Action item> Include in the output the line containing "Page size: 1275x1650." and each subsequent line of the records, through the end, transcribed exactly. Add nothing else.
#####
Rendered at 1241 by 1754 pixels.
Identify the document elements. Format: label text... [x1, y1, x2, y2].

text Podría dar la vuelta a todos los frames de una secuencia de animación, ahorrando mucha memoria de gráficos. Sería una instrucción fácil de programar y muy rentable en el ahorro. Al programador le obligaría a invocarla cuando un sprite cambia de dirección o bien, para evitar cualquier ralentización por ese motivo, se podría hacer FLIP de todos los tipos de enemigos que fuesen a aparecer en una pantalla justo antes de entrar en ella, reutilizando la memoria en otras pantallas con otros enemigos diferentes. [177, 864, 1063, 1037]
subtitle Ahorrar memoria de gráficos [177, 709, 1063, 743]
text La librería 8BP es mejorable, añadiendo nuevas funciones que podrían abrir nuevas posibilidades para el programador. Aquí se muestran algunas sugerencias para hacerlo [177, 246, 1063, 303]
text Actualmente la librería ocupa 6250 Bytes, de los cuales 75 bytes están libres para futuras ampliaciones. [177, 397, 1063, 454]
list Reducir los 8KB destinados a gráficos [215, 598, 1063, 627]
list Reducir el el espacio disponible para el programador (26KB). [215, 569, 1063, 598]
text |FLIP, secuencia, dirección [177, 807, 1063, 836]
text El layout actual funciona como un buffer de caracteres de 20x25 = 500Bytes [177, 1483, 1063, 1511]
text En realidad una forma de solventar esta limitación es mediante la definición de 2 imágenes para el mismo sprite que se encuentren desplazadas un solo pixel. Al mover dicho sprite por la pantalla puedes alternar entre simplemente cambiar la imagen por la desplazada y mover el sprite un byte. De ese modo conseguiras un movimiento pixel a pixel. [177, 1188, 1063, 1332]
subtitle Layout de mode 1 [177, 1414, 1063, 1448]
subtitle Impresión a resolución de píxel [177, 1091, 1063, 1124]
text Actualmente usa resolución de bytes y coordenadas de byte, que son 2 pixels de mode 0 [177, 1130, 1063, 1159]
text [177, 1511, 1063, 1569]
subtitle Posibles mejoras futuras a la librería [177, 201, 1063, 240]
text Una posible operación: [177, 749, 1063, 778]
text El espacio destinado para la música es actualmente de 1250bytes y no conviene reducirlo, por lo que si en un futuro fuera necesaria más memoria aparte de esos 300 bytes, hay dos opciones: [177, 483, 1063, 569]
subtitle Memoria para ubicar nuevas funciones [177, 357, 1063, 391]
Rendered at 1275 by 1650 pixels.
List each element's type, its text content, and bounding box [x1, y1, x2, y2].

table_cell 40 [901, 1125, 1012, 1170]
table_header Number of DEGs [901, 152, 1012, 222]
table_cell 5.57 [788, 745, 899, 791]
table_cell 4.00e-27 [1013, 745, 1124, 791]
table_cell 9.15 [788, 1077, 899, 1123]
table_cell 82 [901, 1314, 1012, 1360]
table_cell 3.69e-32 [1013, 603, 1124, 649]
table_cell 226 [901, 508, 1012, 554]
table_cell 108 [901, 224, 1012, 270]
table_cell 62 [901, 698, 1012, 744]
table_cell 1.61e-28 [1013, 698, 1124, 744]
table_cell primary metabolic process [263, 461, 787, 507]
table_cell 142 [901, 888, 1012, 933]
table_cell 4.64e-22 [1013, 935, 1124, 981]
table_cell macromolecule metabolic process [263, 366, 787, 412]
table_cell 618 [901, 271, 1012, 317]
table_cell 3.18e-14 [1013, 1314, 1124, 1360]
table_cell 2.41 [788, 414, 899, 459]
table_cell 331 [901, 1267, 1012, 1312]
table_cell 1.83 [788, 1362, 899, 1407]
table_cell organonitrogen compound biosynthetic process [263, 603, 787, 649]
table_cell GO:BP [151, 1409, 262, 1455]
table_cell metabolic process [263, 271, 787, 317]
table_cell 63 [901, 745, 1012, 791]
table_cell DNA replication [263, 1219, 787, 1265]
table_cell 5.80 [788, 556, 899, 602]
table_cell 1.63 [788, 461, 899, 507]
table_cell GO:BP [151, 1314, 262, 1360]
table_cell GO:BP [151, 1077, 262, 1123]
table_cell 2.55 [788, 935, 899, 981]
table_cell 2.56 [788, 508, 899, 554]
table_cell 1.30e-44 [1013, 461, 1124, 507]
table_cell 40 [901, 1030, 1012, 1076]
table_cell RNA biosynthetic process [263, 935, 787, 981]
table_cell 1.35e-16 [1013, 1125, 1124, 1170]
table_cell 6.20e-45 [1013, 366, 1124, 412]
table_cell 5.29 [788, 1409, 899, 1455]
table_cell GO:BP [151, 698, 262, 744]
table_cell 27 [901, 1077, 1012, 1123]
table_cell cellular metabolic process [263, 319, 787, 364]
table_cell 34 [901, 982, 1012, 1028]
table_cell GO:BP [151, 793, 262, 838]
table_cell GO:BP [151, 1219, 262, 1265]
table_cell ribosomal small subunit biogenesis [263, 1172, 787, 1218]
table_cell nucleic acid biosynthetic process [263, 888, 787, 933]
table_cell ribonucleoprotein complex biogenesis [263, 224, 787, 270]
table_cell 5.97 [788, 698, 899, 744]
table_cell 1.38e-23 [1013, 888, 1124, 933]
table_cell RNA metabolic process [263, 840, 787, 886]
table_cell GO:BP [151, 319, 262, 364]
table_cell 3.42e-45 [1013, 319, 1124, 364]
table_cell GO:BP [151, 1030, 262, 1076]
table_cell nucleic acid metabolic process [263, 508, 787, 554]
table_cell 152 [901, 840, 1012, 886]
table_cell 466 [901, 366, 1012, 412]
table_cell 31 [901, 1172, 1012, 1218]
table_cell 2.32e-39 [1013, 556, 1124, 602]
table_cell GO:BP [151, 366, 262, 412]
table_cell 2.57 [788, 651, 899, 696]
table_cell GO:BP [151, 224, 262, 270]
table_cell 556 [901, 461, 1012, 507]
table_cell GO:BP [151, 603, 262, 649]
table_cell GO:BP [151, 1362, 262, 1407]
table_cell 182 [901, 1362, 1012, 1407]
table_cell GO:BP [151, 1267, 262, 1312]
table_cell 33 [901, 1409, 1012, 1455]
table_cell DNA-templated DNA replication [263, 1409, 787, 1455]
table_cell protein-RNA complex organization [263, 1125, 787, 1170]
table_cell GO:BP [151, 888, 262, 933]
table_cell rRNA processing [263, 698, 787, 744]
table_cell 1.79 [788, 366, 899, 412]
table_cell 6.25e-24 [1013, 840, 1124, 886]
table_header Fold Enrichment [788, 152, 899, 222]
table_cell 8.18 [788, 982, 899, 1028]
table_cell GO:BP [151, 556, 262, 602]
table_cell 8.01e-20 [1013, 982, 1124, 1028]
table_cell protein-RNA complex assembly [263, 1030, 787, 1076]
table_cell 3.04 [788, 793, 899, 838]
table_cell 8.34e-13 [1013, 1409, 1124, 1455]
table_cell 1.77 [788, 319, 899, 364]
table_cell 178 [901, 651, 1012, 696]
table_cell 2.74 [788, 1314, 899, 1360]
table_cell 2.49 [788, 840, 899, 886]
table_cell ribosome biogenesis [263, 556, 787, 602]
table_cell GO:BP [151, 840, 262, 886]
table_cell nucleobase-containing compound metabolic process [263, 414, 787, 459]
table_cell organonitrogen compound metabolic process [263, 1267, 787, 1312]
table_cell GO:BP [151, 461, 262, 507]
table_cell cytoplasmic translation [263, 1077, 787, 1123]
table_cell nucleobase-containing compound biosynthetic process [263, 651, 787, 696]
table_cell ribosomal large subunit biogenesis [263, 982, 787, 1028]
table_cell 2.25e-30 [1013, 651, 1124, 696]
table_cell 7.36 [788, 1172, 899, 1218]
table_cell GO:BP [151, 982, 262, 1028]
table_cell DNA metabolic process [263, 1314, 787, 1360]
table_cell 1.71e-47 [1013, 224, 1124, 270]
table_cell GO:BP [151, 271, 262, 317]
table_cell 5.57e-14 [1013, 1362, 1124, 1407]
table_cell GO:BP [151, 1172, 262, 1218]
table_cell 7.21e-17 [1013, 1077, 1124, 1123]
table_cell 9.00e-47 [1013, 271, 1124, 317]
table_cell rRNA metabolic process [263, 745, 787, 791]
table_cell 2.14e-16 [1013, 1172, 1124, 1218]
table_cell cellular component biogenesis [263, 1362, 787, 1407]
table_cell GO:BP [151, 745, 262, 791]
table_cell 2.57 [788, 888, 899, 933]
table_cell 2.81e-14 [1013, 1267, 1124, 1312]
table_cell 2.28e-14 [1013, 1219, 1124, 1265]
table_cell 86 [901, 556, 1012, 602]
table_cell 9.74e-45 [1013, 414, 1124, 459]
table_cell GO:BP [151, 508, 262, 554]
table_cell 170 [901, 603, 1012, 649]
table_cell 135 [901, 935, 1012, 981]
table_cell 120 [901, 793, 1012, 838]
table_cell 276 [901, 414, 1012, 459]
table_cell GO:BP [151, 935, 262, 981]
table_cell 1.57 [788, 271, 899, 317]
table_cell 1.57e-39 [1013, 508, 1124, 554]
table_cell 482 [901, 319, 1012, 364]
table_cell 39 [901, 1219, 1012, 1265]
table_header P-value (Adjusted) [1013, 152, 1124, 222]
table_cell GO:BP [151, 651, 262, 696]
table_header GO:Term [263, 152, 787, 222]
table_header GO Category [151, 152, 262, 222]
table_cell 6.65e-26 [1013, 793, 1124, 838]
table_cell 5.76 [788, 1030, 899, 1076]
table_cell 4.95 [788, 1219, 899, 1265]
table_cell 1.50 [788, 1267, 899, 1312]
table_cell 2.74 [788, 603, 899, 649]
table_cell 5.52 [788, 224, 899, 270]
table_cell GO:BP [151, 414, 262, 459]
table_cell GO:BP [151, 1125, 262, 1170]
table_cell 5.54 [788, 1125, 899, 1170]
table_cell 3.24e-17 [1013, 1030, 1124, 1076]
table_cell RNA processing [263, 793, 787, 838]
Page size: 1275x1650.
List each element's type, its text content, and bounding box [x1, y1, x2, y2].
#####
Answer below>
Page size: 1275x1650.
List each element's type, its text content, and bounding box [x1, y1, x2, y2].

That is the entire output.